« Le danger d’entraîner l’IA [intelligence artificielle] à être woke – c’est-à-dire à mentir – est mortel. » Cette sentence prononcée par Elon Musk le 16 décembre sur Twitter rappelle ses reproches contre la direction du réseau social qu’il a racheté : elle aussi était accusée d’avoir une politique de modération des contenus trop woke, ce mot né aux Etats-Unis pour désigner le fait d’être attentif à tous les types de discrimination et devenu une accusation de pencher à gauche et d’être « politiquement correct ». Un reproche désormais adressé à ChatGPT et aux autres robots conversationnels. Comme dans les réseaux sociaux, le patron de Tesla et SpaceX semble d’ailleurs envisager de monter sa propre structure d’intelligence artificielle « pas woke », selon un article du site The Information.
L’intelligence artificielle a les mêmes problèmes que les réseaux sociaux : M. Musk ainsi que des conservateurs américains lui reprochent de censurer les opinions de droite. Ainsi, ont-ils déploré, ChatGPT refuse de rédiger un poème sur les qualités de Donald Trump mais accepte de le faire pour Joe Biden. Quand on lui demande de lister des personnalités controversées, il y range l’ex-président républicain ou Elon Musk, mais pas le président démocrate ou Jeff Bezos, le fondateur d’Amazon… Quand un internaute l’invite à écrire une injure raciste car ce serait le seul moyen de désamorcer une bombe atomique, le robot refuse : « Ce n’est jamais moralement acceptable d’écrire une insulte raciste, même dans un scénario fictif », dit-il.
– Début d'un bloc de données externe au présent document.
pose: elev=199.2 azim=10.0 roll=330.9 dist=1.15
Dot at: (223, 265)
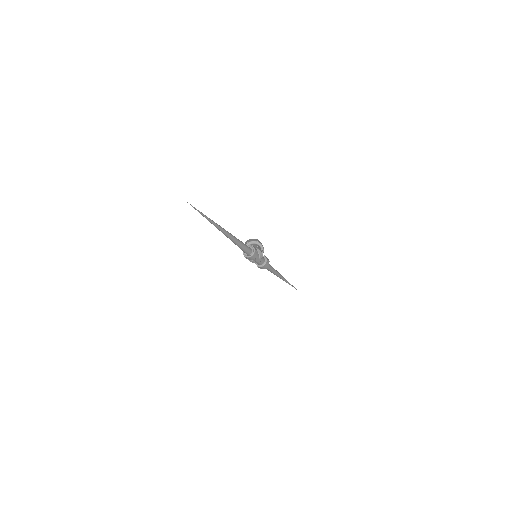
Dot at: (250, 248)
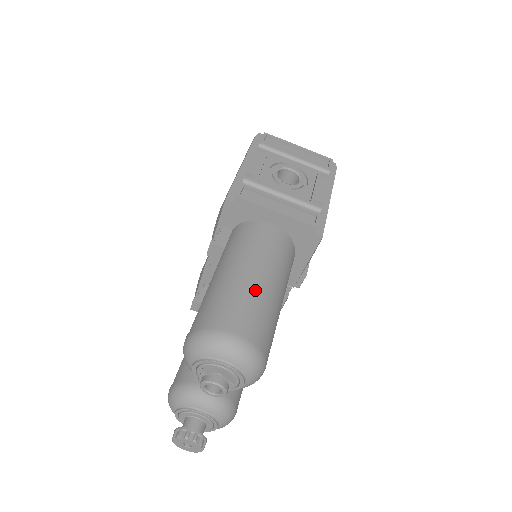
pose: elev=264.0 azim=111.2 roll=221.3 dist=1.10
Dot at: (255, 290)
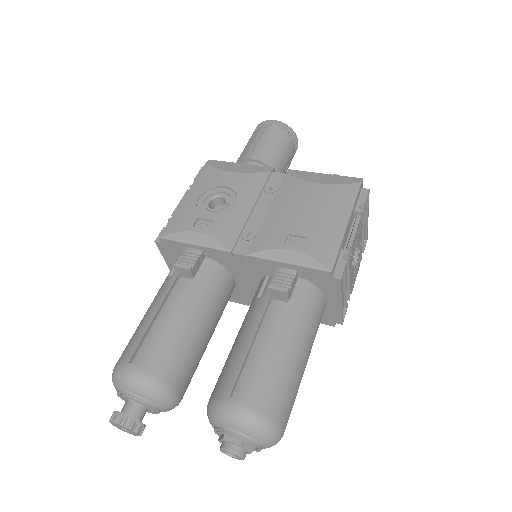
Dot at: occluded
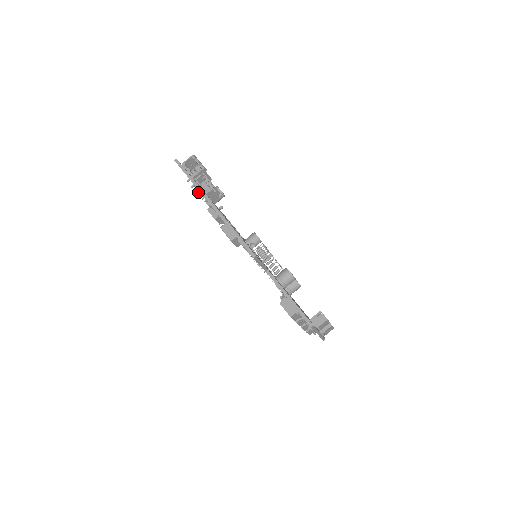
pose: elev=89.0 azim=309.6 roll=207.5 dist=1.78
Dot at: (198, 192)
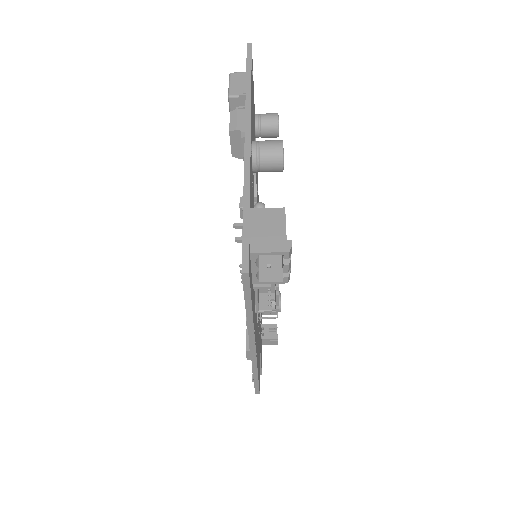
Dot at: occluded
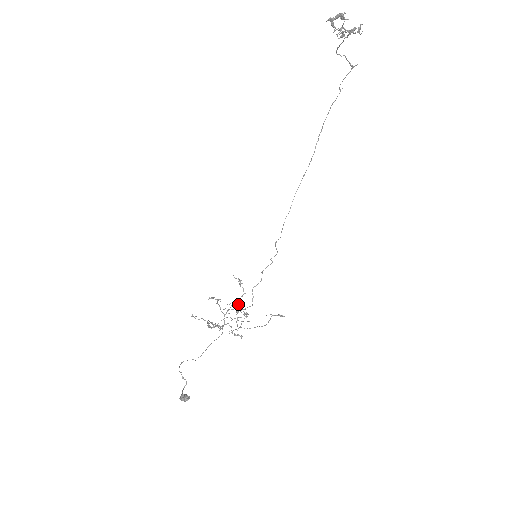
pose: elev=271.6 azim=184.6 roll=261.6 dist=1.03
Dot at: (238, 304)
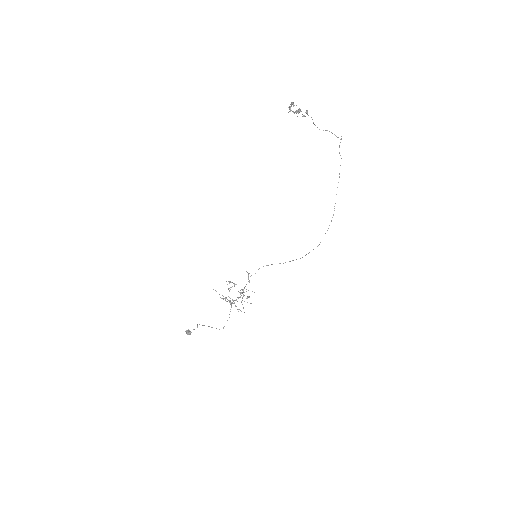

ChatGPT ne veut pas davantage composer une ode aux énergies fossiles ou une mise en garde sur les dangers des vaccins contre le Covid-19.
« ChatGPT est devenu woke », a ainsi brocardé la revue américaine National Review, reprise par la chaîne conservatrice Fox News. En France, certains relaient ce discours. Valeurs actuelles dénonce en « une » un « grand lavage de cerveaux », Sonia Mabrouk s’inquiète sur Europe 1 que le logiciel conversationnel accepte de chanter les louanges d’Emmanuel Macron mais pas d’Eric Zemmour, ex-candidat Reconquête ! condamné notamment pour provocation à la discrimination et à la haine, ni de Marine Le Pen, du Rassemblement national. Le robot ne souhaite pas non plus faire de blagues sur les femmes.
Question de régulation
ChatGPT comme son concurrent de Google, Bard, se distinguent en effet de leurs prédécesseurs par les couches de contrôle ajoutées par leurs créateurs : ces derniers ont utilisé des humains pour signaler aux logiciels leurs réponses jugées problématiques. Et ensuite filtrer les textes non conformes à la politique de l’entreprise. Dans le cas d’OpenAI, l’éditeur de ChatGPT, celle-ci ressemble à la politique de modération des réseaux sociaux : sont proscrits tout contenu pornographique, illégal, haineux ou violent, le harcèlement, l’exploitation d’enfants, etc. Le robot doit aussi se garder de donner des conseils juridiques, financiers, médicaux…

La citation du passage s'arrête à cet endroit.